David-Chadwick commented 2 years ago

@msporny Thanks for the invitation to write a specification. We are currently working on this. It is a JSON document that contains (possibly pointers to) all the information a verifier needs to know in order to validate VCs issued by this issuer e.g. its DV PKC, schemas and at_contexts

OR13 commented 2 years ago

I am happy to support this work item in an official capacity as Transmute.

vsnt commented 2 years ago

Discussed at 7/27 call. No community concerns. @OR13 to be added as third co-owner. Will give 7 days for the community to comment on this thread and then open up this work item.

TallTed commented 2 years ago

@David-Chadwick -- Please codefence all @entities (such as @contexts, here) unless you intend to signal that user that there is something they should pay attention to ... which I'm pretty sure was not the case, here, so please edit that comment.

vsnt commented 2 years ago

I have added this work item to the 9/21 CCG call agenda to review+discuss with the community. Would the owners please attend this meeting. Thank you. https://lists.w3.org/Archives/Public/public-credentials/2021Sep/0074.html

OR13 commented 2 years ago

@vsnt yes, I am planning on attending.

vsnt commented 2 years ago

Per the CCG 9/21 call, this work item is on hold, and will be revisited Jan 2022 after the current DIF sprint completes.

peacekeeper commented 2 years ago

Sounds very useful!

The VC HTTP API contains a test suite with report generation.

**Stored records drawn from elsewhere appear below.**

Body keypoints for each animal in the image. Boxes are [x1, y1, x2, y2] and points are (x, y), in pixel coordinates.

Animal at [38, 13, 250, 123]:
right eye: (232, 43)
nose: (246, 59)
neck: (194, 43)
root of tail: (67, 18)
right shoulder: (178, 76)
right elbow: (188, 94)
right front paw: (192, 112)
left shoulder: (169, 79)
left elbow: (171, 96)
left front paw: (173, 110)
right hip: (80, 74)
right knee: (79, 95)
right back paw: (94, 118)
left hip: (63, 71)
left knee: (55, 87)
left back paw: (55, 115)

Quick note that this has by now been moved into a separate repo: https://github.com/w3c-ccg/vc-http-api-test-suite

developers from the following projects have already vouched for the completeness of the following implementations

We have also implemented basic support for VC-JWT in our library verifiable-credentials-java and would like to participate in the testing effort whenever that is appropriate.

vsnt commented 2 years ago

Check in on 1/18/22 call. Project is almost done, but not released yet. Plan is to have the DIF group present to CCG mid-Feb and discuss where it makes sense to do follow-on work.

bumblefudge commented 1 year ago

Whoops cleaning up old issues, seems I left this open loooong after abandoning the project. I think this test suite over at DIF might have to suffice, I no longer have the bandwidth to project-manage, much less drive, this work going forward.